There is a huge tree on stage that grows throughout the play!  Are you kidding me?  And it’s climbable!  I mean what’s to say? All the designers are incredible. People transform from men to women and sometimes back again, things drop from the sky, queens appear out of thin air.  I will say I feel very blessed to be working with Domenique again.  This project absolutely calls for someone with her sense of curiosity, play, and grace.

Where did you receive your training?

Undergrad was spent at San Francisco State, where I received two BA’s for Theatre and Creative Writing, and then, later, I got my MFA from the American Conservatory Theatre.

Was there a specific point in time when you knew you wanted to be an actor?

I think I was always acting, how to be the right thing in the right moment for each parent.  One friend would bring something out of me that was different from another.  Who is “big sister” Stephanie, or the girl who has a slew of nannies, or later, girlfriend and lover?  Always finding who I was based on encounters I had with others.  More specifically, my stepdad threw me on the stage when I was about twelve, I think.  He was musical director and artistic associate of the Masquers Playhouse in Point Richmond and was like, “Can something be done with this child!?”  So I sang and danced and was hooked, hence the rest of my life.  Also, I have a very distinct memory of a fifth grade variety show in which I danced to Cabaret, and I was the one selected to walk down the row of chairs towards the audience – that was pretty seminal.

Who are some of your favorite actors and what about their work or person has inspired you?

I don’t frequently attach my strings to other performers.  Of course you have your Streeps, Pacinos, Depps (in his early work), but I think what inspires me is specific projects.  I see something and I want to recreate a moment from it that I can’t get out of my brain.  I watch So You Think You Can Dance and I find that specific choreographers scream at me MAKE! PLAY! GO!  Also, storytellers, Waits, DiFranco, they sweep me up in their worlds and emotions and transport me.  I hope I can bring an element of that to the stage, because that’s why you go to the theatre, no?  To be transported.

What is the funniest or strangest thing that has happened to you on stage?

This was college, you know when boundaries are still being tested and grace is elusive, I was performing Martha in Who’s Afraid of Virginia Woolf with my best friend playing George, and at various points in the play I threaten him, we are all familiar, ja?  So one night during performance, I found occasion to threaten him with the ice in my tumbler, I meant only to toss the two ice cubes in his general direction, but suddenly the glass is flying through the air and SHATTERS center stage.   What to do?  So, So, So, we then improvise what would be the equivalent of half a page of Albee text about “Martha and her games” while George produced a broom from backstage and I made myself another drink.  I thought the director was going to kill us, lucky my dad happened to be in the audience that night and was there discussing the intricacies of the show & congratulating me when the director approached – somehow I was not killed, but congratulated on such a recovery …That night I learned, perhaps I should not get quite so lost in a play that I can let a glass let fly from my hands in the general direction of my fellow actor and friend, and that while moments should be felt, they should not be FELT quite so hard.

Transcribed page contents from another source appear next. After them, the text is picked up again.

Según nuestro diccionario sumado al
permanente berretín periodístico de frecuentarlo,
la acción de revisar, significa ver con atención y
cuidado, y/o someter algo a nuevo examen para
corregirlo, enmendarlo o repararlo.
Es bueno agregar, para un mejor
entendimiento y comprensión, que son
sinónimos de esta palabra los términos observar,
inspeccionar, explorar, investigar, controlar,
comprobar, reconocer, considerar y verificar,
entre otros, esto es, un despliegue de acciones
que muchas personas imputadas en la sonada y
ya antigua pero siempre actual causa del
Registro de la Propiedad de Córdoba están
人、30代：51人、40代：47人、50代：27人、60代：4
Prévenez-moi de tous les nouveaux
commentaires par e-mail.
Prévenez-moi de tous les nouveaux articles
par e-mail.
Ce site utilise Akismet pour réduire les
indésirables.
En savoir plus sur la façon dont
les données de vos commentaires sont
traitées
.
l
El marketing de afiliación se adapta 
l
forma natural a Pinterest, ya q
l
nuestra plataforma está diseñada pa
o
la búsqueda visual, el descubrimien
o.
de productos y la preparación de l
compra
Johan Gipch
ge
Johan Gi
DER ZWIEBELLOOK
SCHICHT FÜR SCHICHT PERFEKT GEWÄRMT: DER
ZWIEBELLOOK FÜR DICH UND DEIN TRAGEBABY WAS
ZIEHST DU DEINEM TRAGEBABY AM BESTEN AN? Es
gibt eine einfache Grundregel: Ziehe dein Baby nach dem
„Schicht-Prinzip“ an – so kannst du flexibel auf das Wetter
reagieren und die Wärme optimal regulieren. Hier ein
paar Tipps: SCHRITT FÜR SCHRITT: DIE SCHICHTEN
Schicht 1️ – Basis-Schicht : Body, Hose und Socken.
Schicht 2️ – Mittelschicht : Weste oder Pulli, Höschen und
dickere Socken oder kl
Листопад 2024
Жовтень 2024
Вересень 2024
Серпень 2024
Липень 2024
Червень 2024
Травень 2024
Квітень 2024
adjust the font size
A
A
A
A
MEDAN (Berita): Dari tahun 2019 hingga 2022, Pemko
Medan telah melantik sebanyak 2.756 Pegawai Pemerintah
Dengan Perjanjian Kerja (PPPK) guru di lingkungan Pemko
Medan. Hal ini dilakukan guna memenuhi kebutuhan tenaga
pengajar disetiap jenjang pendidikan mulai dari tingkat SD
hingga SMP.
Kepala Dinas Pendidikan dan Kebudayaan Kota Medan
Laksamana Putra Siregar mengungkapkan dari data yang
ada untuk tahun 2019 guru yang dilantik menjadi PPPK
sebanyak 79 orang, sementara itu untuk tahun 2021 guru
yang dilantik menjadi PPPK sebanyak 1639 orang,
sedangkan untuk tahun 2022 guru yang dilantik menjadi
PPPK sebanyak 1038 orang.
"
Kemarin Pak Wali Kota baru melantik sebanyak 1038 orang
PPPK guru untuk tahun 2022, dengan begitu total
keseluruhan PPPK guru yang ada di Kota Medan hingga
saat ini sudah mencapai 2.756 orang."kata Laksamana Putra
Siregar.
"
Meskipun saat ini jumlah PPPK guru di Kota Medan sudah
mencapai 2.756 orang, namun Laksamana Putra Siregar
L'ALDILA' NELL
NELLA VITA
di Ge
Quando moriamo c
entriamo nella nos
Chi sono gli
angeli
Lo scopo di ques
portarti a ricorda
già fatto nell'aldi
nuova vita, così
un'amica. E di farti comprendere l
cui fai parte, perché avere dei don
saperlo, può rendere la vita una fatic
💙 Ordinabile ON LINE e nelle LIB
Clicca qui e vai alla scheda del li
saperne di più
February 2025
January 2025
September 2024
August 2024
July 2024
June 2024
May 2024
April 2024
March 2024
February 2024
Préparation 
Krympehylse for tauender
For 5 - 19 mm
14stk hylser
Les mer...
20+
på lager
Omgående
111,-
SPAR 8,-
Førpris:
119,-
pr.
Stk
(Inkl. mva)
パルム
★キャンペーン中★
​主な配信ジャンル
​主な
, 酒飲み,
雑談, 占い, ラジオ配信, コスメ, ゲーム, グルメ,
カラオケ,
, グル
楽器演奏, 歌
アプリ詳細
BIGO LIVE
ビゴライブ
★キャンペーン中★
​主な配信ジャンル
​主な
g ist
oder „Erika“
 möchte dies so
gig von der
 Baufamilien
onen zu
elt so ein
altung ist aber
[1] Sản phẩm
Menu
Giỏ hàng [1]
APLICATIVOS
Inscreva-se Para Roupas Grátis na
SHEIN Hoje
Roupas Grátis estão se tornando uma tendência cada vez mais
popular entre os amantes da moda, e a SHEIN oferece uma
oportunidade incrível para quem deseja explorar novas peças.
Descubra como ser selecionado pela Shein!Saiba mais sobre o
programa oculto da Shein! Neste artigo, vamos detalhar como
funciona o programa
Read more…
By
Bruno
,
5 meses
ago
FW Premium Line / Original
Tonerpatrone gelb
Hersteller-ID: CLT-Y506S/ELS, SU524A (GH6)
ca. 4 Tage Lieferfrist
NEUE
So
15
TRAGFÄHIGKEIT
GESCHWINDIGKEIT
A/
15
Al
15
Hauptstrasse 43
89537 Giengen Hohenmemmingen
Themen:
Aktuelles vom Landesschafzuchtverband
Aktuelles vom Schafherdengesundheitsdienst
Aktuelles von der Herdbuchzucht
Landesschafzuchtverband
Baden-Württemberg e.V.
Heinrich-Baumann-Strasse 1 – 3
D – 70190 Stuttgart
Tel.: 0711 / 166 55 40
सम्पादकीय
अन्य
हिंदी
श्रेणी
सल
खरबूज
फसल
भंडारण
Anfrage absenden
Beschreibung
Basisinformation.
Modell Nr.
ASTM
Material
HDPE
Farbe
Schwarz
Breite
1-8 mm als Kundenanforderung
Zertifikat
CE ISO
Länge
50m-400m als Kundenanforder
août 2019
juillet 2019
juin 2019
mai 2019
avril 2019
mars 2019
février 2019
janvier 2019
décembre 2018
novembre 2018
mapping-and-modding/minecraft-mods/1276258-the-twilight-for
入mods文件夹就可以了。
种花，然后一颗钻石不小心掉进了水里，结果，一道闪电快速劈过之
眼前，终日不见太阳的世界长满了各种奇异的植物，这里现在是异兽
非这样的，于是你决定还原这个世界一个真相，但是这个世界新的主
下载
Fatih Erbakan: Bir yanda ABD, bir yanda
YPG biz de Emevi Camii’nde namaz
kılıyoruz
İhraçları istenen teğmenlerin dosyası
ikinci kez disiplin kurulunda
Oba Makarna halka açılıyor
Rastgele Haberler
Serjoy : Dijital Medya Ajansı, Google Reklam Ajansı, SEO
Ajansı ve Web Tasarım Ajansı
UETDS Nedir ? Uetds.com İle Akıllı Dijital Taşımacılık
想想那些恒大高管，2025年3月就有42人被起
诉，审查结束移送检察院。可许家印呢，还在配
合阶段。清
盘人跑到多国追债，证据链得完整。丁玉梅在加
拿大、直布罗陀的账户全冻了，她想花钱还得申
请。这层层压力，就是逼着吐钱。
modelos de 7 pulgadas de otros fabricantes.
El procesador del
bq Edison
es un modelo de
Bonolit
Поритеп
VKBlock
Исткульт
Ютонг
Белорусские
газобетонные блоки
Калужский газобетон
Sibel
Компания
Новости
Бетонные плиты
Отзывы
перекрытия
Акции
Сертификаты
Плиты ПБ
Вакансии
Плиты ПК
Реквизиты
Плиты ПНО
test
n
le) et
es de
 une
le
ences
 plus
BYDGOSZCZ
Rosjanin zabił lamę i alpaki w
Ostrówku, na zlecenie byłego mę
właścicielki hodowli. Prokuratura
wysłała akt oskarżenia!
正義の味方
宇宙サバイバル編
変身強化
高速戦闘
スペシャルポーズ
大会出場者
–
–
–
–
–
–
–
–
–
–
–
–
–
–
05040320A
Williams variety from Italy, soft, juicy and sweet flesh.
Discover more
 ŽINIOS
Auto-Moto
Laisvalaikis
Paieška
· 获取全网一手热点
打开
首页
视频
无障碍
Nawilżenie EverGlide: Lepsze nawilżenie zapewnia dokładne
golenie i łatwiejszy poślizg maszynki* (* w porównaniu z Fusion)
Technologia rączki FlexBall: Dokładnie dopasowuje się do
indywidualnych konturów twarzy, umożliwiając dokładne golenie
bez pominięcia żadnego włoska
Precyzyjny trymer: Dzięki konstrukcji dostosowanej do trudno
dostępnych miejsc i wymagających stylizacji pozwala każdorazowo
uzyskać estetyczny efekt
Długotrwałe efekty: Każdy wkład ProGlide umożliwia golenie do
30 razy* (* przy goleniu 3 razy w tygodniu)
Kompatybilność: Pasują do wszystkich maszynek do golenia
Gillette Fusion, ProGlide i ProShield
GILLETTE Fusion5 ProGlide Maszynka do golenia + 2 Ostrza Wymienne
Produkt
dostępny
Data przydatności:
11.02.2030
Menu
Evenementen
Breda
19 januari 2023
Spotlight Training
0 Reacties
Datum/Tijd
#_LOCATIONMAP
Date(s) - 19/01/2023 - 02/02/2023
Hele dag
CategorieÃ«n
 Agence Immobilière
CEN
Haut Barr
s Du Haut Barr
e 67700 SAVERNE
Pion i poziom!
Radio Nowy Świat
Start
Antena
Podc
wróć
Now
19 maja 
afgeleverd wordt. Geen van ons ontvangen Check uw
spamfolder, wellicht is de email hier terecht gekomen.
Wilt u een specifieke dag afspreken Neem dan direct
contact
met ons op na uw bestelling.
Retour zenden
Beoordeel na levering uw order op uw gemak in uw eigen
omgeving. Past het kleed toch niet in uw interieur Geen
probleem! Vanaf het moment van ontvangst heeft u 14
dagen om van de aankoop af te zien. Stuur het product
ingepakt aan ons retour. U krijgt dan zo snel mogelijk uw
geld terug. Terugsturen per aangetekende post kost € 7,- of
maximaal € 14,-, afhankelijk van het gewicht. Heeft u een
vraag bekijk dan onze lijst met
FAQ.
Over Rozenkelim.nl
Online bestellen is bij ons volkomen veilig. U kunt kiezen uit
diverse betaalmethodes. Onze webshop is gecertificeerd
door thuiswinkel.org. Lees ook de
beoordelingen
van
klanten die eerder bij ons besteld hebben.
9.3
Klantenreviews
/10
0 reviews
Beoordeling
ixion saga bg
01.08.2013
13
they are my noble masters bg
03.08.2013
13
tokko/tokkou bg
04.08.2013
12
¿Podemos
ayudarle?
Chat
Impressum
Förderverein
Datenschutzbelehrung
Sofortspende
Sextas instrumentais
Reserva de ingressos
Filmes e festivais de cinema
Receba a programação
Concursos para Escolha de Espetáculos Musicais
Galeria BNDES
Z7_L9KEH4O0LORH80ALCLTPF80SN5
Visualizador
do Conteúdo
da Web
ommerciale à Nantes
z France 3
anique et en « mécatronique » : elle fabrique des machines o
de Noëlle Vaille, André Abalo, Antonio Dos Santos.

What is the funniest or strangest thing that has happened to you in the Orlando rehearsal hall so far?

There is a lot of laughter.  I wouldn’t say the funniest thing, but something that consistently tickles me is the play between Orlando and the Archduke. Michael Barr is superb as the cross dressing male who is desperately in love with Orlando.  And while the male Orlando cannot handle his lust for the Archduchess and therefore flees the country, the female Orlando is stuck dealing with his barrage of pronouncements of love.  While she tolerates his passion, it is by no means reciprocated, and this play between us is just delicious!  The tension in the moments of silence, because they have nothing in common and nothing to talk about, are awesomely giggle-full.